In his first experiment, he boiled beef broth in two flasks. He sealed one, and left the other uncovered. A few days later, the broth in the unsealed flask contained microbes, while the sealed one was uncontaminated. He repeated this experiment, except used flasks with an S-shaped neck. Even though these flasks were open to the air, no microbes grew in the broth. The curved neck allowed air into the flask, but it trapped airborne microbes along the way. With these experiments, Pasteur disproved spontaneous generation.
Microbial Germ Theory of Disease
Pasteur’s experiments also strengthened the germ theory of disease. This concept was not new. In the fourth century BC, the Greek philosopher Democritus proposed that organisms too small to be seen could cause disease. In the seventeenth century, however, English physician William Harvey proposed that outbreaks of disease were caused by movement of the planets, or changes inside the Earth. Subsequent scientific discoveries — such as the microscope and vaccination — did little to convince scientists that microbes and disease were connected.
In the 1700’s, vaccination against microbial diseases was developed. Initially, Turkish women collected pus from smallpox lesions, and injected it into the veins of healthy people. This caused a mild form of the disease, but protected the recipients from severe illness. Doctors later refined this technique. Other evidence for the germ theory came as doctors identified the connection between hygiene and disease.
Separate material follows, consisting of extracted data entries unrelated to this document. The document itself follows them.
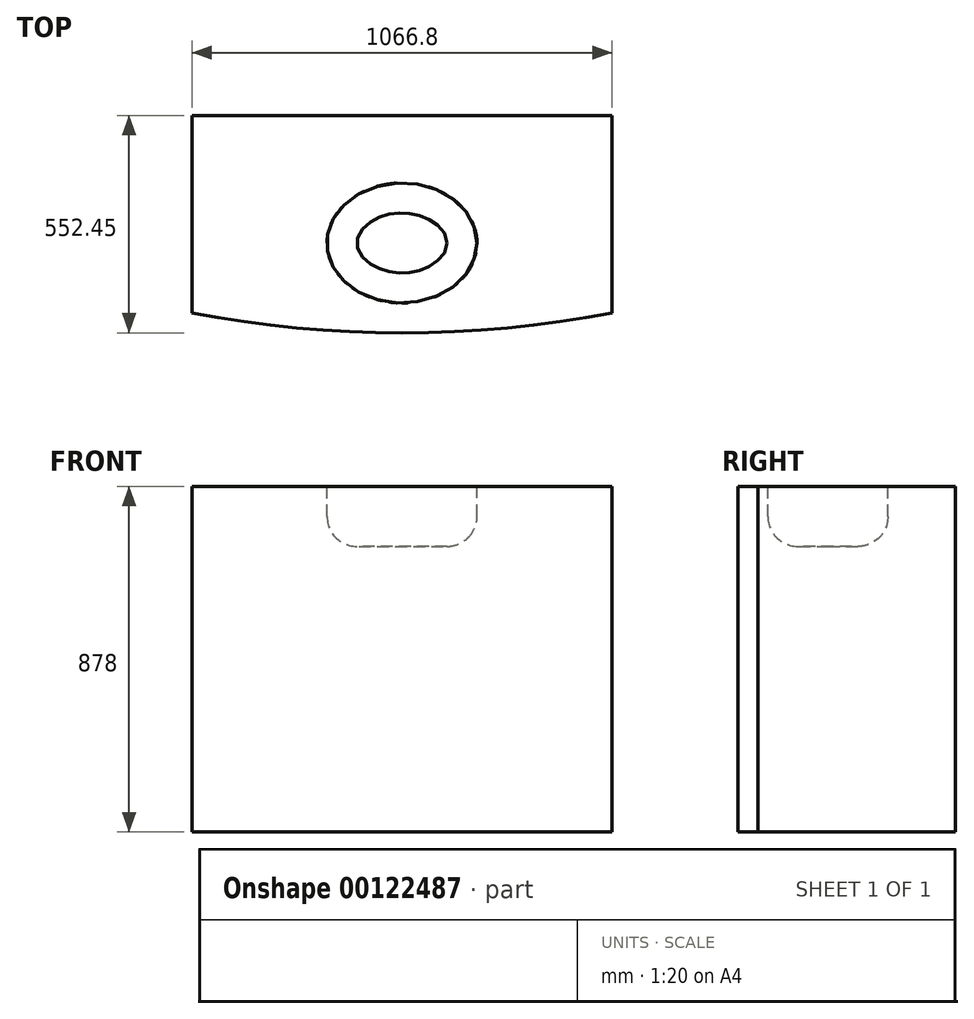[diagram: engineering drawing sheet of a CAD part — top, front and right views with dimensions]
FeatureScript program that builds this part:
annotation { "Feature Type Name" : "Feature", "Feature Type Description" : "" }
export const myFeature = defineFeature(function(context is Context, id is Id, definition is map)
    precondition{}
    {
        {
            var Q0;
            Q0=qCreatedBy(makeId("Top.planeOp"),FACE);
            var sketch = newSketch(context, id + "F0", { "sketchPlane" : qUnion([Q0])});
            skLineSegment(sketch, "E0.bottom", {"start": v(0, 0) * mm, "end": v(1066.8, 0) * mm});
            skLineSegment(sketch, "E0.left", {"start": v(0, 0) * mm, "end": v(0, -501.65) * mm});
            skLineSegment(sketch, "E0.right", {"start": v(1066.8, 0) * mm, "end": v(1066.8, -501.65) * mm});
            skArc(sketch, "E1", {"start": v(0, -501.65) * mm, "mid": v(533.4, -552.45) * mm, "end": v(1066.8, -501.65) * mm});
            skLineSegment(sketch, "E2", {"start": v(533.4, -552.45) * mm, "end": v(533.4, 0) * mm, "construction": true});
            skSolve(sketch);
        }
        {
            var Q0;
            Q0 = qSketchRegion(id + "F0", true);
            extrude(context, id + "F1", {"entities" : qUnion([Q0]), "depth" : 878 * mm});
        }
        {
            var Q0;
            Q0=makeQuery(id+"F1.opExtrude","CAP_FACE",FACE,{"disambiguationData":[OSD([sQuery(id+"F0.wireOp",EDGE,"E0.bottom"),sQuery(id+"F0.wireOp",EDGE,"E0.left"),sQuery(id+"F0.wireOp",EDGE,"E0.right"),sQuery(id+"F0.wireOp",EDGE,"E1")])],"isStart":false});
            var sketch = newSketch(context, id + "F2", { "sketchPlane" : qUnion([Q0])});
            skEllipse(sketch, "E3", {"center": v(533.4, -323.85) * mm, "majorRadius": 190.5 * mm, "minorRadius": 152.4 * mm, "majorAxis": v(1, 0)});
            skLineSegment(sketch, "E4", {"start": v(533.4, -323.85) * mm, "end": v(533.4, 0) * mm, "construction": true});
            skLineSegment(sketch, "E5", {"start": v(533.4, -552.45) * mm, "end": v(533.4, -476.25) * mm, "construction": true});
            skSolve(sketch);
        }
        {
            var Q0;
            Q0 = qSketchRegion(id + "F2", true);
            extrude(context, id + "F3", {"entities" : qUnion([Q0]), "operationType" : NewBodyOperationType.REMOVE, "oppositeDirection" : true, "depth" : 152.4 * mm});
        }
        {
            var Q0;
            Q0=makeQuery(id+"F3.boolean.opBoolean","COPY",EDGE,{"derivedFrom":makeQuery(id+"F3.opExtrude","CAP_EDGE",EDGE,{"disambiguationData":[OSD([sQuery(id+"F2.wireOp",EDGE,"E3")])],"isStart":false})});
            fillet(context, id + "F4", {"entities" : qUnion([Q0]), "radius" : 76.2 * mm, "tangentPropagation" : true, "allowEdgeOverflow" : false});
        }
    });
However, it took Pasteur’s work — and that of Robert Koch — to finally show that microbes caused specific diseases.
Public Hygiene & Microbes
With major epidemics occurring in Europe throughout the eighteenth and nineteenth centuries, public hygiene emerged as an important concept. Governments noticed a connection between poor living conditions and outbreaks of diseases such as cholera, smallpox and typhoid. In response, they instituted various sanitation measures: garbage and human waste collection, and increased ventilation in buildings. The measures, however, failed to identify the role of microbes in these diseases.
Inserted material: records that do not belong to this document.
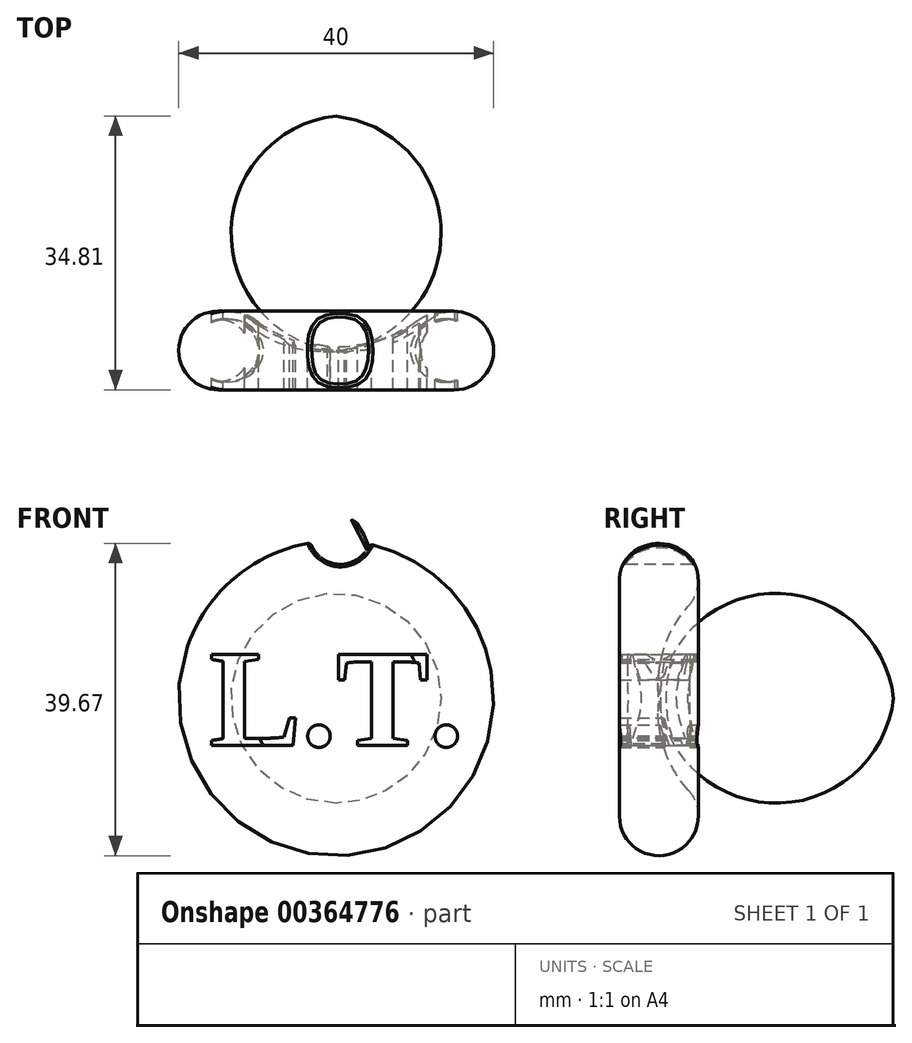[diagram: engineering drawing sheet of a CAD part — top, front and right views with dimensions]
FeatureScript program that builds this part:
annotation { "Feature Type Name" : "Feature", "Feature Type Description" : "" }
export const myFeature = defineFeature(function(context is Context, id is Id, definition is map)
    precondition{}
    {
        {
            var Q0;
            Q0=qCreatedBy(makeId("Top.planeOp"),FACE);
            var sketch = newSketch(context, id + "F0", { "sketchPlane" : qUnion([Q0])});
            skArc(sketch, "E0", {"start": v(-34, 12.46) * mm, "mid": v(-28.56, 9.35) * mm, "end": v(-22.33, 8.74) * mm});
            skArc(sketch, "E1", {"start": v(-34, 12.46) * mm, "mid": v(-42, 10.52) * mm, "end": v(-37.33, 3.74) * mm});
            skLineSegment(sketch, "E2", {"start": v(-37.33, 3.74) * mm, "end": v(-22.33, 3.74) * mm});
            skLineSegment(sketch, "E3", {"start": v(-22.33, 8.74) * mm, "end": v(-22.33, 3.74) * mm});
            skCircle(sketch, "E4", {"center": v(-37.33, 8.74) * mm, "radius": 4 * mm});
            skSolve(sketch);
        }
        {
            var Q0;
            Q0=makeQuery(id+"F0.imprint","IMPRINT",FACE,{"disambiguationData":[TD([[makeQuery(id+"F0.imprint","IMPRINT",EDGE,{"derivedFrom":sQuery(id+"F0.wireOp",EDGE,"E0")}),-1.0]])]});
            var Q1;
            Q1=sQuery(id+"F0.wireOp",EDGE,"E3");
            revolve(context, id + "F1", {"entities" : qUnion([Q0]), "axis" : qUnion([Q1]), "revolveType" : RevolveType.FULL});
        }
        {
            var Q0;
            Q0=qCreatedBy(makeId("Front.planeOp"),FACE);
            cPlane(context, id + "F2", {"entities" : qUnion([Q0]), "cplaneType" : CPlaneType.OFFSET, "offset" : 17.3 * mm, "oppositeDirection" : true, "width" : 150 * mm, "height" : 150 * mm});
        }
        {
            var Q0;
            Q0=qCreatedBy(id+"F2.planeOp",FACE);
            var sketch = newSketch(context, id + "F3", { "sketchPlane" : qUnion([Q0])});
            skText(sketch, "E5", { "text": "L.T.", "fontName": "Tinos-Bold.ttf"});
            const initialGuessF3  = {"E5": [-0.03848, -0.006, 1, 0, 0.0127]};
            skSetInitialGuess(sketch, initialGuessF3);
            skSolve(sketch);
        }
        {
            var Q0;
            Q0 = qSketchRegion(id + "F3", true);
            extrude(context, id + "F4", {"entities" : qUnion([Q0]), "operationType" : NewBodyOperationType.REMOVE, "endBound" : BoundingType.THROUGH_ALL, "depth" : 10 * mm});
        }
        {
            var Q0;
            Q0=makeQuery(id+"F0.imprint","IMPRINT",FACE,{"disambiguationData":[TD([[makeQuery(id+"F0.imprint","IMPRINT",EDGE,{"derivedFrom":sQuery(id+"F0.wireOp",EDGE,"E4")}),1.0]])]});
            var Q1;
            Q1=sQuery(id+"F0.wireOp",EDGE,"E4");
            var Q2;
            Q2=sQuery(id+"F0.wireOp",EDGE,"E3");
            var Q3;
            Q3=sQuery(id+"F0.wireOp",EDGE,"E3");
            revolve(context, id + "F5", {"operationType" : NewBodyOperationType.ADD, "entities" : qUnion([Q0]), "surfaceEntities" : qUnion([Q1, Q2]), "axis" : qUnion([Q3]), "revolveType" : RevolveType.FULL});
        }
        {
            var Q0;
            Q0=makeQuery(id+"F4.boolean.opBoolean","SPLIT",FACE,{"disambiguationData":[TD([makeQuery(id+"F4.opExtrude","SWEPT_FACE",FACE,{"disambiguationData":[OSD([sQuery(id+"F3.wireOp",EDGE,"E5.sketch_text.stroke-0")])]})])],"derivedFrom":makeQuery(id+"F1.opRevolve","SWEPT_FACE",FACE,{"disambiguationData":[OSD([sQuery(id+"F0.wireOp",EDGE,"E2")])]})});
            var sketch = newSketch(context, id + "F6", { "sketchPlane" : qUnion([Q0])});
            skCircle(sketch, "E6", {"center": v(-21.78, 21) * mm, "radius": 4 * mm});
            skSolve(sketch);
        }
        {
            var Q0;
            Q0 = qSketchRegion(id + "F6", true);
            extrude(context, id + "F7", {"entities" : qUnion([Q0]), "operationType" : NewBodyOperationType.REMOVE, "oppositeDirection" : true, "depth" : 25 * mm});
        }
        {
            var Q0;
            Q0=makeQuery(id+"F7.boolean.opBoolean","INTERSECT",EDGE,{"derivedFrom":[makeQuery(id+"F4.boolean.opBoolean","SPLIT",FACE,{"disambiguationData":[TD([makeQuery(id+"F1.opRevolve","SWEPT_FACE",FACE,{"disambiguationData":[OSD([sQuery(id+"F0.wireOp",EDGE,"E2")])]})])],"derivedFrom":makeQuery(id+"F1.opRevolve","SWEPT_FACE",FACE,{"disambiguationData":[OSD([sQuery(id+"F0.wireOp",EDGE,"E1")])]})}),makeQuery(id+"F7.opExtrude","SWEPT_FACE",FACE,{"disambiguationData":[OSD([sQuery(id+"F6.wireOp",EDGE,"E6")])]})]});
            fillet(context, id + "F8", {"entities" : qUnion([Q0]), "radius" : .5 * mm, "tangentPropagation" : true, "allowEdgeOverflow" : false});
        }
    });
In 1848, a German physician, made a connection between hygiene and the prevention of microbial disease. He noticed that medical students could spread disease from infected dead bodies during autopsies to pregnant women that they later examined. To prevent that, he required students to wash their hands with chlorinated lime water. The number of women that contracted the disease dropped greatly, although not all doctors accepted this new technique. The use of hand washing — along with the sterilization of medical tools — continues to be used in hospitals to prevent the spread of infectious diseases.
Epidemiology & Microbes
Epidemiology is the science of tracking and identifying the sources of illness. Many of these illnesses are caused by microbes, such as AIDS, Lyme disease, flu and smallpox. Epidemiology builds upon the germ theory of disease, and examines how microbial diseases spread among populations. Modern epidemiology began in the mid-1800’s when an English physician identified a contaminated water pump as the cause of a cholera epidemic. Using information that showed when and where people became sick, he was able to identify the source of the microbes.
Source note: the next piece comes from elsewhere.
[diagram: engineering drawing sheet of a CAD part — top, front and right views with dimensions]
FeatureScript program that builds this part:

Epidemiologists rely heavily on data and statistics. This includes information about the disease, the infected people and the microbes that cause the disease. Depending upon the nature of the microbe, they may also look at weather patterns before an outbreak of the disease, as well as bus and train schedules. This provides them with information about how people and the microbes interact and move around. Epidemiologists work with public health officials to develop the best methods for preventing the spread of microbial diseases.